_Exercise_
Give back exactly the lines of the data below, starting with the line that has "M408,17V34L404,105V88Z" and going on through the line that has "M878,113V127L858,124L870,119V114Z".

_Data excerpts_

----

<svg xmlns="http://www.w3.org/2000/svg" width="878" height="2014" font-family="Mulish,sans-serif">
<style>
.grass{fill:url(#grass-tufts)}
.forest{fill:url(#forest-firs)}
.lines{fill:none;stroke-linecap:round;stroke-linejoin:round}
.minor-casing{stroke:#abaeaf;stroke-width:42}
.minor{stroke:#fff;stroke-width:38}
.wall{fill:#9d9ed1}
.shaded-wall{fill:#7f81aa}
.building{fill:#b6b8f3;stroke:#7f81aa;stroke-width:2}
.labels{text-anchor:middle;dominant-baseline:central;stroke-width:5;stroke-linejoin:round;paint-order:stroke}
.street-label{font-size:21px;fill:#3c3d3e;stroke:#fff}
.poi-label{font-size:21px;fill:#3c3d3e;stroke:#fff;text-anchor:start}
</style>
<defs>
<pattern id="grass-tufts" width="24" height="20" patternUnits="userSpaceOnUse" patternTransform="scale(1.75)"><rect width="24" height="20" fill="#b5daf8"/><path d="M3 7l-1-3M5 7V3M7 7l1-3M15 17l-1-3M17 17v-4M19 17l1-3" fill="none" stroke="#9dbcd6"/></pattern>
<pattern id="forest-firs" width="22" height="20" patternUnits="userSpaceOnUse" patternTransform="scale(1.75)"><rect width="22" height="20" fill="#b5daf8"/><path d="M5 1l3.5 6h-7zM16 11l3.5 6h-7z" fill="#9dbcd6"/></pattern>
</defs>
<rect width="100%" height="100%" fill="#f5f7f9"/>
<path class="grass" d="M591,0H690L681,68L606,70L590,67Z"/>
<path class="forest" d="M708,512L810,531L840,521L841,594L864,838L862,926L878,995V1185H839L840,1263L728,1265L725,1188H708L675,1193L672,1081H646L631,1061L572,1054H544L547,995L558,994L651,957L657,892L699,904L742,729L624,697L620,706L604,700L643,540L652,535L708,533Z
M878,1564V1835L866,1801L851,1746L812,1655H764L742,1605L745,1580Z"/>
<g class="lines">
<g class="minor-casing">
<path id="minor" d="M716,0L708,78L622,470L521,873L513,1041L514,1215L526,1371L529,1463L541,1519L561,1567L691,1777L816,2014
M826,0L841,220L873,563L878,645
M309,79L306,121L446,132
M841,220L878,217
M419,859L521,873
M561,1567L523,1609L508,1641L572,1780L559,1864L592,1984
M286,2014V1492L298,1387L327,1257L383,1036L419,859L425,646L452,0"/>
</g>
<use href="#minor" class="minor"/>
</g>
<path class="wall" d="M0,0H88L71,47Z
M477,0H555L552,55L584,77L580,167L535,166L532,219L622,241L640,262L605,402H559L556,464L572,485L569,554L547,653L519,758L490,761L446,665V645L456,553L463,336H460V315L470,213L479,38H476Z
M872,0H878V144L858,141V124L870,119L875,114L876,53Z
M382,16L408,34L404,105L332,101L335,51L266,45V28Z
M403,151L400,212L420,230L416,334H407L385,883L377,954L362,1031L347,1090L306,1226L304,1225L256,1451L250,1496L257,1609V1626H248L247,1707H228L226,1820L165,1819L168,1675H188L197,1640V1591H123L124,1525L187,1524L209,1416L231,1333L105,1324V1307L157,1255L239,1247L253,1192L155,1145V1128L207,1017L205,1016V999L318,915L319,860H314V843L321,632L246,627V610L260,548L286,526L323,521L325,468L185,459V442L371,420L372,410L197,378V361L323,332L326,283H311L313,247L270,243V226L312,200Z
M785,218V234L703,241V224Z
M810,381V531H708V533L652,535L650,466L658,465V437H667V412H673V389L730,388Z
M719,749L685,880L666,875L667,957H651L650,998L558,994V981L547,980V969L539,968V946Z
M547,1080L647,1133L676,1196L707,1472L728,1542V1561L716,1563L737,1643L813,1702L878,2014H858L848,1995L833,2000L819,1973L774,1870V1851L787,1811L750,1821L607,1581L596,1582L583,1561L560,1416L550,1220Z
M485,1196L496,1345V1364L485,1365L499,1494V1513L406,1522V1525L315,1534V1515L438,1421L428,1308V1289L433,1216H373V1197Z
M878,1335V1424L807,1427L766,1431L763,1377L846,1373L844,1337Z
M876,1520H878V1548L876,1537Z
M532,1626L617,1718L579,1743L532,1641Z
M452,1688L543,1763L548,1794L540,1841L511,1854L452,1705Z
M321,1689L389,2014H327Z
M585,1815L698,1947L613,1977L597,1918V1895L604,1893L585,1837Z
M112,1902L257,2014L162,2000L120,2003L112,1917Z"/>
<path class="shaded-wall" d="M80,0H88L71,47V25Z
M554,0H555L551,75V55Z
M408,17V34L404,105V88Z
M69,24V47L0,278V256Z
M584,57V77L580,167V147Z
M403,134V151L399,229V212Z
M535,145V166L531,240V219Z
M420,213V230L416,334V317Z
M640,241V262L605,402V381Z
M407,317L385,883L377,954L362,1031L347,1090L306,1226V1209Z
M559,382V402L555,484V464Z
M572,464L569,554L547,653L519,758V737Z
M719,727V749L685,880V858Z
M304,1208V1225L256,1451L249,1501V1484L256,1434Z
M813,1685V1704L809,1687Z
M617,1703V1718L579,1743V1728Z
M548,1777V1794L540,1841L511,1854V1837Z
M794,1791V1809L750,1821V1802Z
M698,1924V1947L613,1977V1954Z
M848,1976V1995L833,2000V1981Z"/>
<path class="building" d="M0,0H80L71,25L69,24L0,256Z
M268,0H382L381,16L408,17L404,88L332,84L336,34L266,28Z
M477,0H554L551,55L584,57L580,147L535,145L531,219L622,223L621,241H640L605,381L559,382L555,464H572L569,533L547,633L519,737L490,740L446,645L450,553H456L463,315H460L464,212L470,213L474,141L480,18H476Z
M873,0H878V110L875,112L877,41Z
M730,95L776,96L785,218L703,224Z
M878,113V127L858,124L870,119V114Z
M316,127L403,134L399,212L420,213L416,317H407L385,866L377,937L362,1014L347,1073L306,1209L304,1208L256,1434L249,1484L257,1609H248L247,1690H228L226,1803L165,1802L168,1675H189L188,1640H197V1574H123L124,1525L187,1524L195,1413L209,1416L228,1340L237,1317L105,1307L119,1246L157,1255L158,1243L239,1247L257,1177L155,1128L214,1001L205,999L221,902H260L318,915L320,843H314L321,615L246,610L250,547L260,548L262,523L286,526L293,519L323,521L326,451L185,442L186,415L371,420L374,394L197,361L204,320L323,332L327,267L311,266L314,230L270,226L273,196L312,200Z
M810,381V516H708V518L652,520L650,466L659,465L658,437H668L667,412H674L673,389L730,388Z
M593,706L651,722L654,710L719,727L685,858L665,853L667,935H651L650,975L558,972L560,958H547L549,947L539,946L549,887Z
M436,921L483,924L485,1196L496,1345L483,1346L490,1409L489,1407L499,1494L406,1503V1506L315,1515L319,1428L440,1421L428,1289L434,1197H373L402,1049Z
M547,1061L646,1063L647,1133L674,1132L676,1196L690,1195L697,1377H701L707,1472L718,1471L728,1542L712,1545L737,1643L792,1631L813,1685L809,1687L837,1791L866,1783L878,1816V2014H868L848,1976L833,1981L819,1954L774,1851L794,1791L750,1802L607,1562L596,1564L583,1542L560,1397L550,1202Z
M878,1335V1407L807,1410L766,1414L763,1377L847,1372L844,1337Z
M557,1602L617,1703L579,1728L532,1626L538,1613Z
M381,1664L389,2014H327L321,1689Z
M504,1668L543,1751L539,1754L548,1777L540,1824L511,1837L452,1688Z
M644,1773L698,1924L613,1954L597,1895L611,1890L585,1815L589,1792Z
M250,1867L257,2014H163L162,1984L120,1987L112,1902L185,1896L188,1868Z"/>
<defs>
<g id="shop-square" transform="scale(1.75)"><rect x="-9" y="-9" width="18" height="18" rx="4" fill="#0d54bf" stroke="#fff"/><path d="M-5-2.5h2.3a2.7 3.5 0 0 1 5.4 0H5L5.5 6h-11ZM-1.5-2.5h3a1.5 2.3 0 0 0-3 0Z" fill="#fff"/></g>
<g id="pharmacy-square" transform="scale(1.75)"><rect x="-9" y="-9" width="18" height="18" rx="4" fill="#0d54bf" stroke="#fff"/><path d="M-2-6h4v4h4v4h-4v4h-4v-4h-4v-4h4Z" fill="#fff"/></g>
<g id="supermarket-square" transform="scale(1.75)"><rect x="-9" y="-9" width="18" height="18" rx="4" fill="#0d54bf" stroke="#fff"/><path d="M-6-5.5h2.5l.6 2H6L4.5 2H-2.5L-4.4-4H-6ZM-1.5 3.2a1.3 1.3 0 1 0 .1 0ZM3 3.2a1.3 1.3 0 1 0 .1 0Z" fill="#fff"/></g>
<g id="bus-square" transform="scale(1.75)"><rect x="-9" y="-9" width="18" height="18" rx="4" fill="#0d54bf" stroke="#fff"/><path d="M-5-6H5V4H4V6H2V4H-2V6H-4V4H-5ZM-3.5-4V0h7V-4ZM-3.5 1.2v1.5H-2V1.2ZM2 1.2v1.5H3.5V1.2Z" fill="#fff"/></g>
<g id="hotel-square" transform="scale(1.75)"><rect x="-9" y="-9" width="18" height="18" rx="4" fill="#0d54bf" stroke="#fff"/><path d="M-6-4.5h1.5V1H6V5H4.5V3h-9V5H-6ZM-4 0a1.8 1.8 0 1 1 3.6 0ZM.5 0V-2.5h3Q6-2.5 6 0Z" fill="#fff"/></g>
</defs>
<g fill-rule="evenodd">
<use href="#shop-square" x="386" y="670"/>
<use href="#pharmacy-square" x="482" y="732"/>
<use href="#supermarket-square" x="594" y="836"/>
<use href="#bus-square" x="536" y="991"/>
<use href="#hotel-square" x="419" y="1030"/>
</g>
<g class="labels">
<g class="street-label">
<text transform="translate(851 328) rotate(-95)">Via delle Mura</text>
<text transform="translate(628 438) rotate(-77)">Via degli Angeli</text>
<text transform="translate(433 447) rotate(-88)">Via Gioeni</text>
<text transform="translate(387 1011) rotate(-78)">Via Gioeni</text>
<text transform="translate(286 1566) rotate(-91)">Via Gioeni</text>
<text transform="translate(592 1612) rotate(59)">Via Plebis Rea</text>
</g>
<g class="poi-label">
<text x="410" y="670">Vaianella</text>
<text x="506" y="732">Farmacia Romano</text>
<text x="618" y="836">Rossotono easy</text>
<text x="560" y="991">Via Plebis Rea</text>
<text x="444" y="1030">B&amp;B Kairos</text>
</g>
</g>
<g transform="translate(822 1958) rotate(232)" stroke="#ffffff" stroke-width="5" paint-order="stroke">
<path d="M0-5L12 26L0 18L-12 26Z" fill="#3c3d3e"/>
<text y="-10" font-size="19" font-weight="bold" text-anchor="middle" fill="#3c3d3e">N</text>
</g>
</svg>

----

_Answer to this problem_
M408,17V34L404,105V88Z
M69,24V47L0,278V256Z
M584,57V77L580,167V147Z
M403,134V151L399,229V212Z
M535,145V166L531,240V219Z
M420,213V230L416,334V317Z
M640,241V262L605,402V381Z
M407,317L385,883L377,954L362,1031L347,1090L306,1226V1209Z
M559,382V402L555,484V464Z
M572,464L569,554L547,653L519,758V737Z
M719,727V749L685,880V858Z
M304,1208V1225L256,1451L249,1501V1484L256,1434Z
M813,1685V1704L809,1687Z
M617,1703V1718L579,1743V1728Z
M548,1777V1794L540,1841L511,1854V1837Z
M794,1791V1809L750,1821V1802Z
M698,1924V1947L613,1977V1954Z
M848,1976V1995L833,2000V1981Z"/>
<path class="building" d="M0,0H80L71,25L69,24L0,256Z
M268,0H382L381,16L408,17L404,88L332,84L336,34L266,28Z
M477,0H554L551,55L584,57L580,147L535,145L531,219L622,223L621,241H640L605,381L559,382L555,464H572L569,533L547,633L519,737L490,740L446,645L450,553H456L463,315H460L464,212L470,213L474,141L480,18H476Z
M873,0H878V110L875,112L877,41Z
M730,95L776,96L785,218L703,224Z
M878,113V127L858,124L870,119V114Z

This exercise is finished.